Value retailer Citi Trends, which offers urban fashion apparel, accessories and home goods, primarily for African American and Latinx families, plans to open approximately 40 stores next year. It also will remodel approximately 40 locations, reports Chain Store Age.
Citi Trends announced its store opening plans in its fiscal third-quarter results. Total sales for the quarter, ended Oct. 30, increased 14.5% to $228 million versus $199 million in the year-ago period, on top of an 8.8% increase in the third quarter of 2020 over 2019. (The company said it is reporting operating results for the third quarter of 2021 relative to the third quarter of both 2020 and 2019 due to the “uniquely challenging operating environment in the third quarter of 2020 resulting from the COVID-19 pandemic.”
Comparable store sales increased 13.1%, on top of a 6.3% increase in the third quarter of 2020 versus 2019. It was the ninth consecutive quarter of positive open-only comparable store sales.
Citi Trends’ reported earnings per share of $1.03 compared to a loss of ($0.09) in the third quarter of 2019. The retailer ended the quarter with 602 stores in 33 states.
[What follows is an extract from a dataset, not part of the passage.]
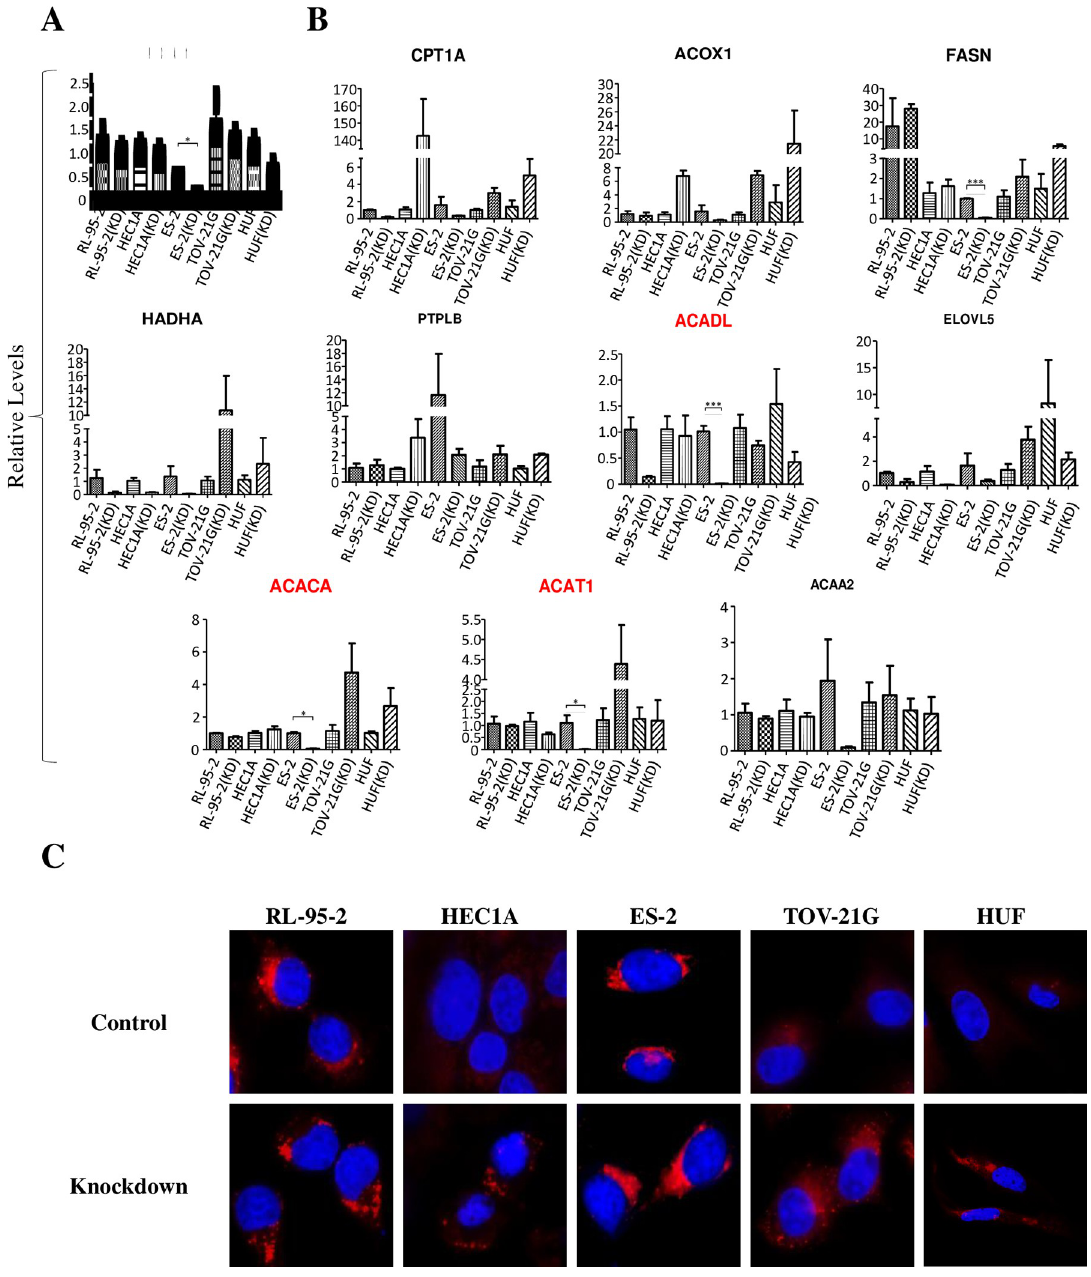
Fig 7. Functional impacts of UCA1 knockdown on fatty acid metabolism in endometrial cells. ( A ) UCA1 knockdown in different endometrial cell lines (RL-95-2, HEC1A, ES-2, TOV-21G, and HUF). ( B ) Relative gene expression levels of key genes in fatty acid metabolism (CPT1A, ACOX1, FASN, HADHA, ACADL, ELOVL5, ACACA, ACAT1, PTPLB, ACAA2) were detected by RT-qPCR in UCA1-knockdown and control cells. ( C ) Lipid droplet staining in treated cells was performed by using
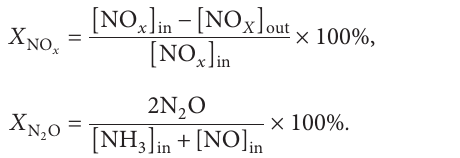
Figure 1. The catalyst was fixed in the middle of the reaction tube and the tests of the SCR reaction temperature were controlled by the program precision temperature controller (YuDian AI-708). A Mass flowmeter was applied to regulate the concentrations of feed gas. H O was provided by a 2 syringe pump (EverSeiko, 022 Pulsation Control Single) and mixed with the feed gas in the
It plans to end the fiscal year with approximately 611 stores
“We are thrilled to report strong third-quarter results building on the positive momentum from the first half of the year,” stated CEO Davd Makuen. “We continue to enhance our customer experience in our highly differentiated specialty value stores in neighborhoods that really depend on us. We are in the early innings of our transformation and are confident that our continued discipline and focus on the execution of our strategic priorities enables us to capture additional sales and leverage expenses to sustain our top and bottom-line growth.”
Makuen noted that the chain has “adeptly managed supply chain headwinds” to offer a deep assortment of products across its six merchandise categories.
“We expect to close the year strong and are raising our full-year guidance for both sales and EPS,” he said.
Makuen concluded, “Looking ahead to fiscal 2022, we are excited to continue our transformation and remain confident in the trajectory of the business.”